A suburban small business owner says her Instagram account was hacked, with the thief demanding money from her and her clients, and now she’s warning others in hopes that it doesn’t happen to anyone else.
Danon Christoffers, the owner of a Grayslake business, has thousands of clients, and says that Instagram has played a role in her success.
A few days ago, however, she lost control of her coveted account.
“Thursday morning, I went on the Instagram account, and I was not able to log in,” she said.
She says that after she tried unsuccessfully to create a new password, she learned she’d been hacked.
“When I went to verify, it was a different email address and a different phone number that links were getting sent to,” she said.
Christoffers says that she made contact with the hacker, sending messages via her personal account, and that the thief sent her messages back, demanding payment for access to the business’ account.
“You know, I do hack for a living,” a voice memo sent from the thief said. “Don’t think I am just asking you for money. I’m going to give you your account back.”
Christoffers says that the hacker is posting on the page, and has been contacting clients. She says she immediately submitted a report to Instagram, but has yet to hear back.
Meanwhile, experts say that what’s happened to her isn’t all that uncommon.
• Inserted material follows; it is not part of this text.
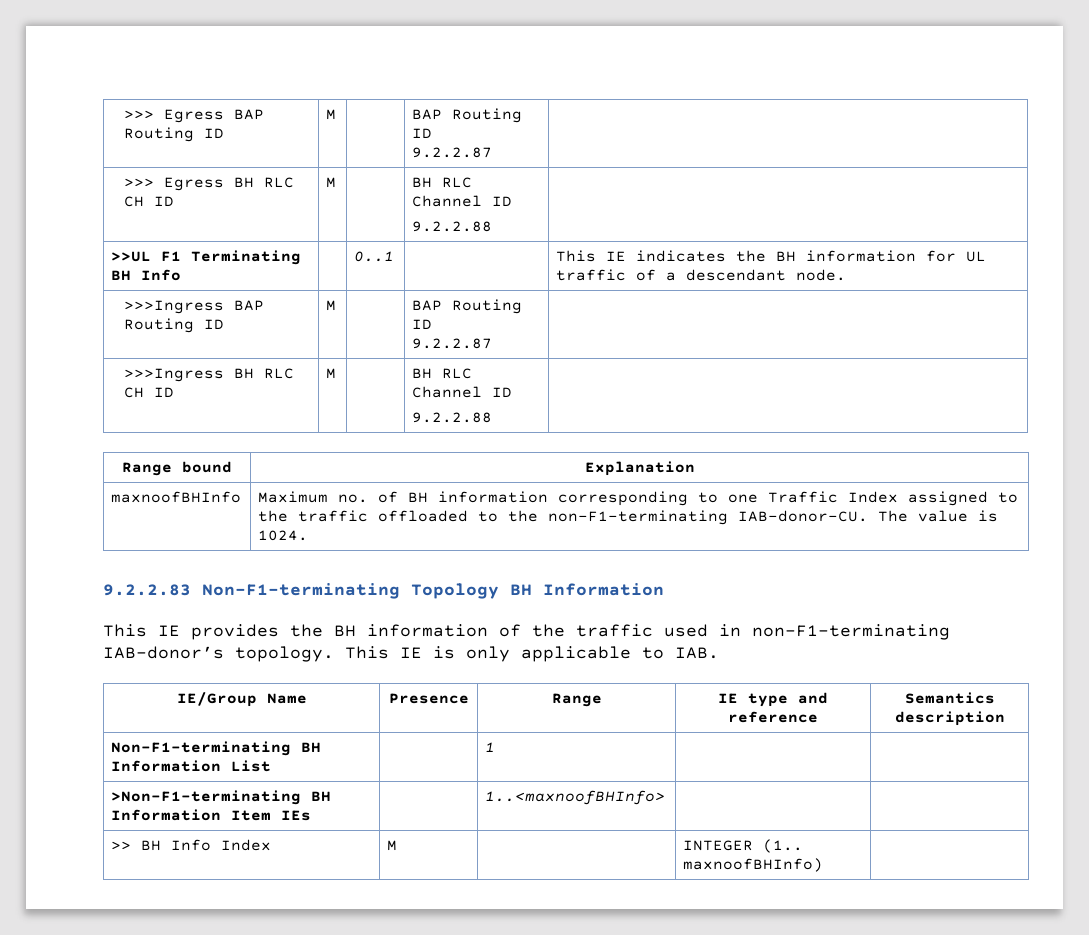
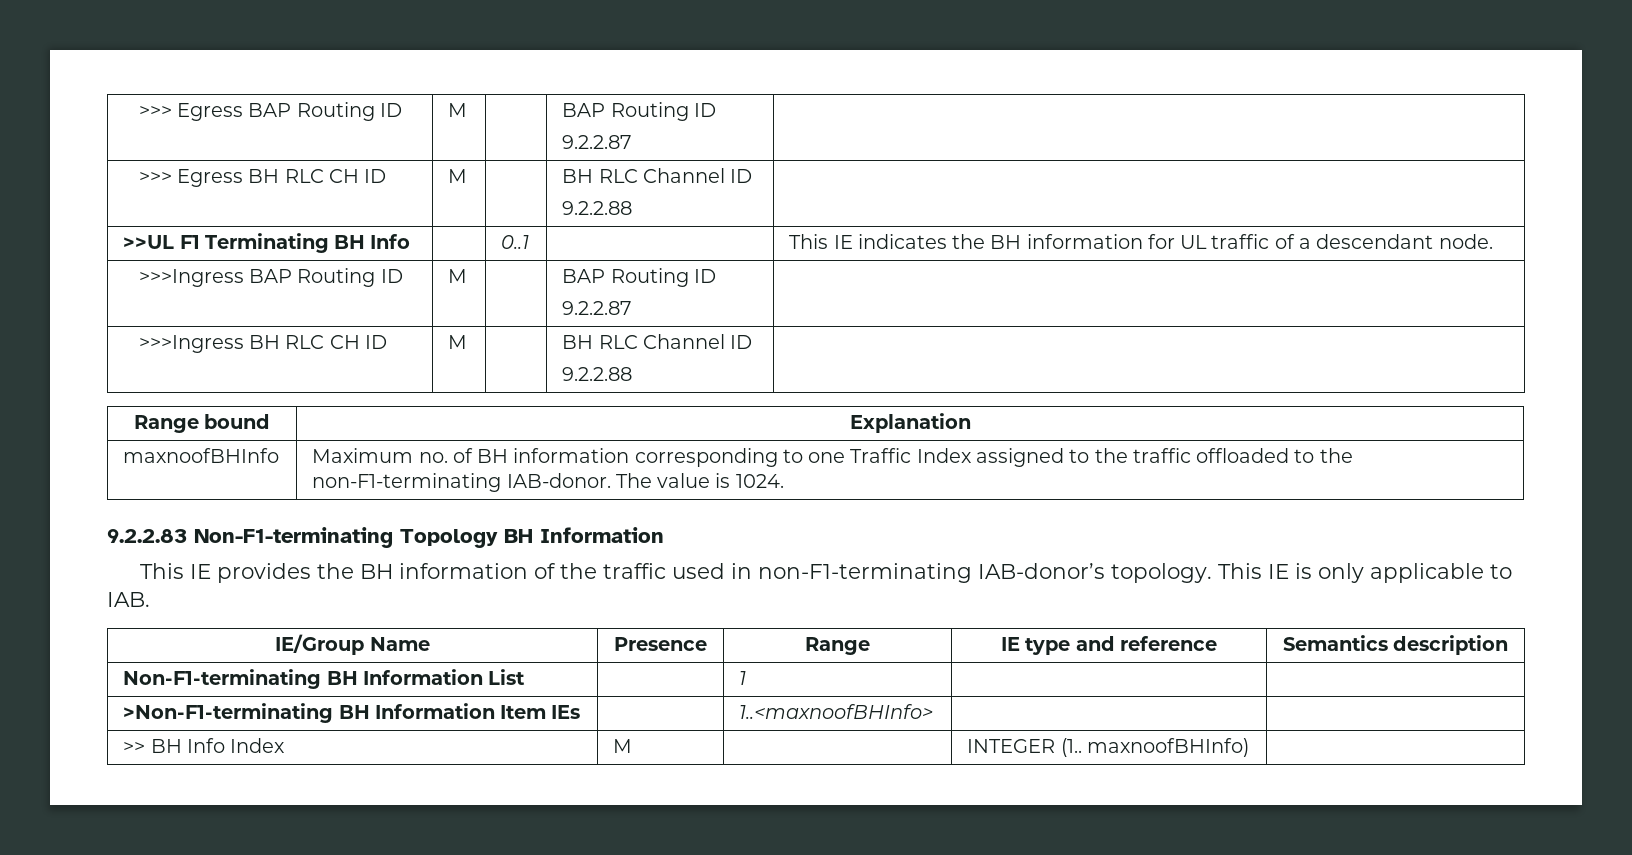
[738,510,869,522] IAB-donor-CU. -> [506,473,611,488] IAB-donor.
“So many people run their lives and business through Instagram, so this is becoming more damaging,” UIC Professor Chris Kanich said.
Experts recommend that business owners take steps to protect themselves, including using unique passwords, with plenty of letters, numbers and special characters, and that different passwords are used for each account.
Just as critically, owners and anyone with social media accounts are urged to use two-factor authentication, to prevent thieves from easily gaining access and wreaking havoc.
“It is gone, and I have no access. They have all my clients at their disposal,” she said.